**What is required**
Output each line exactly as written, from the first line of the records to the line bearing "left front paw: (892, 765)", inclusive, while leaving every picture out.

──────── Excerpted records

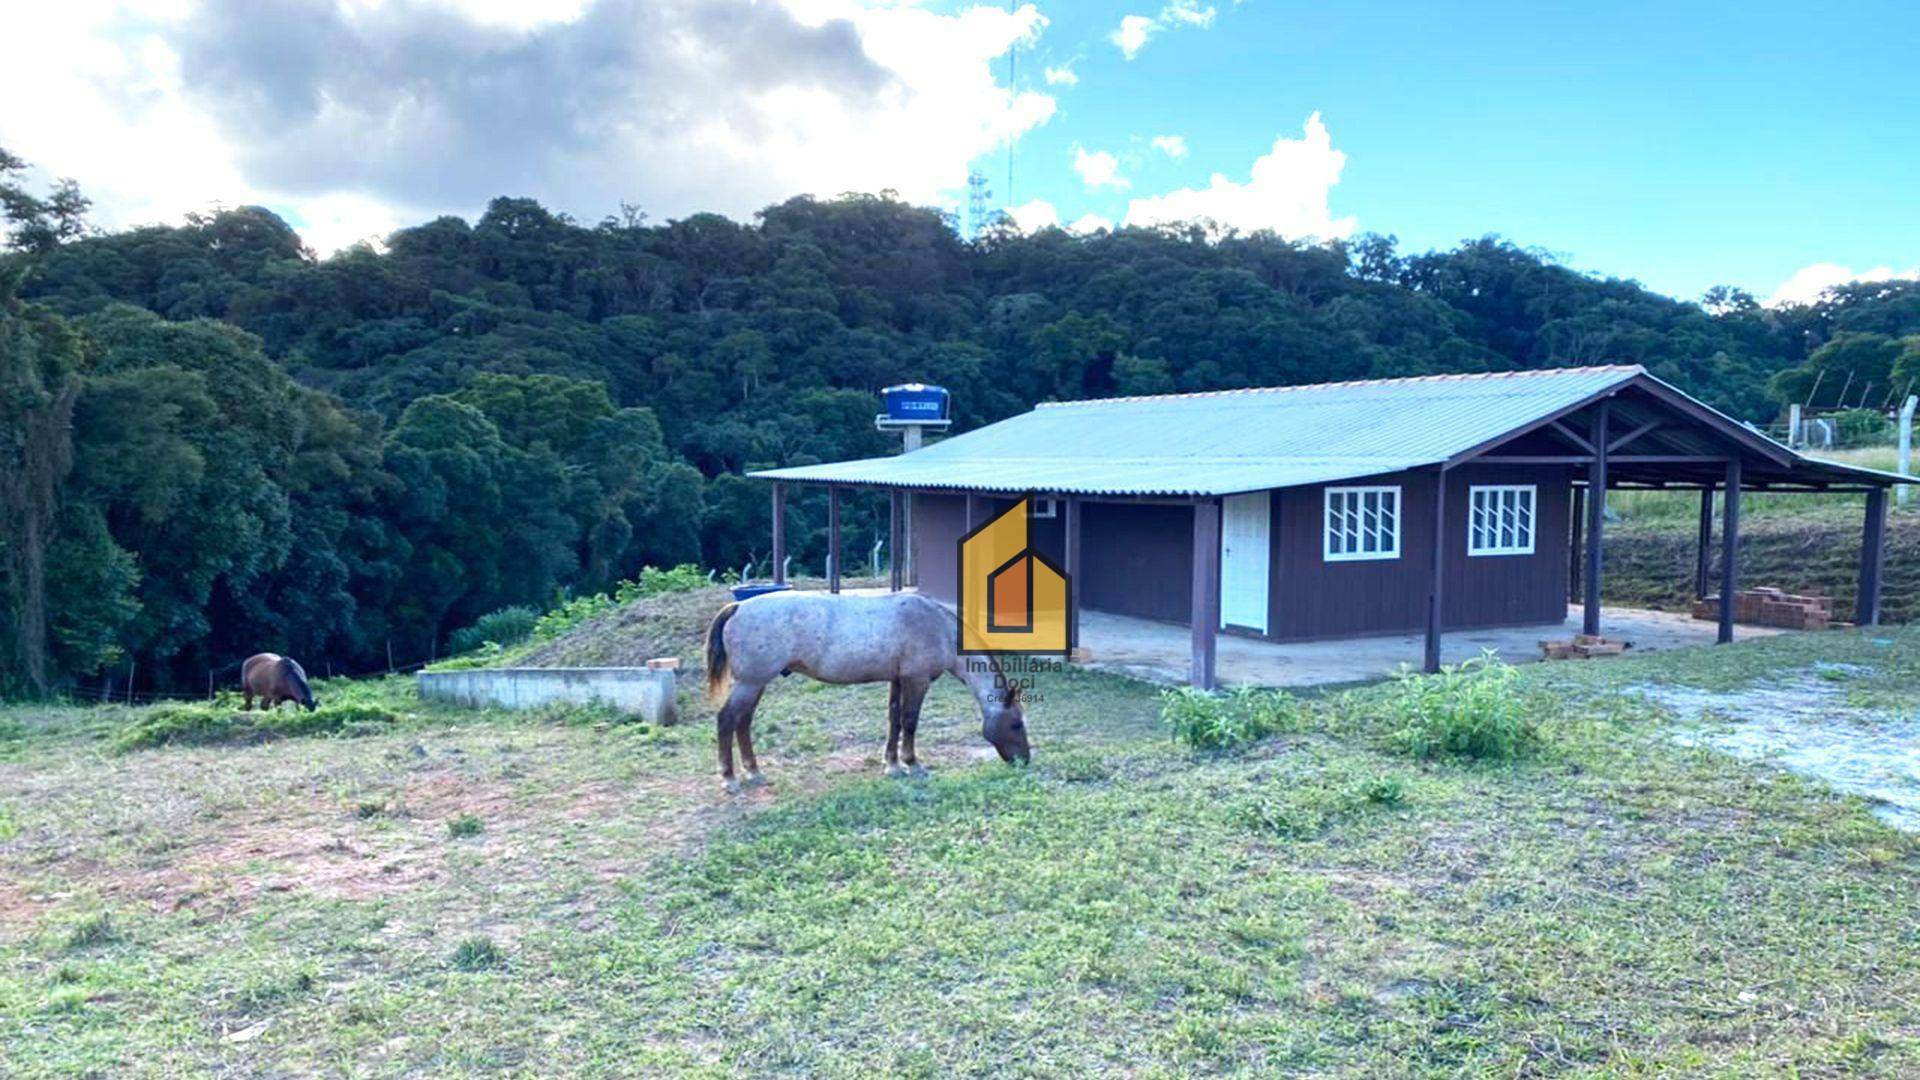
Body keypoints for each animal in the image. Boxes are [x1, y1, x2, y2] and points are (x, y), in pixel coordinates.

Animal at [706, 588, 1036, 791]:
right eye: (1016, 724)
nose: (1024, 761)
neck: (938, 627)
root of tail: (738, 607)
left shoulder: (898, 680)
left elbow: (894, 721)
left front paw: (892, 765)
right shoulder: (916, 681)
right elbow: (909, 723)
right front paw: (913, 765)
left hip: (755, 684)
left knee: (743, 723)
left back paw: (753, 771)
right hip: (751, 683)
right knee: (727, 720)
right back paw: (730, 778)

────────────────

**Your solution**
Body keypoints for each animal in the image. Boxes are [x1, y1, x2, y2] and points are (x, y), in pixel coordinates.

Animal at [706, 588, 1036, 791]:
right eye: (1016, 724)
nose: (1024, 761)
neck: (938, 627)
root of tail: (738, 607)
left shoulder: (898, 680)
left elbow: (894, 721)
left front paw: (892, 765)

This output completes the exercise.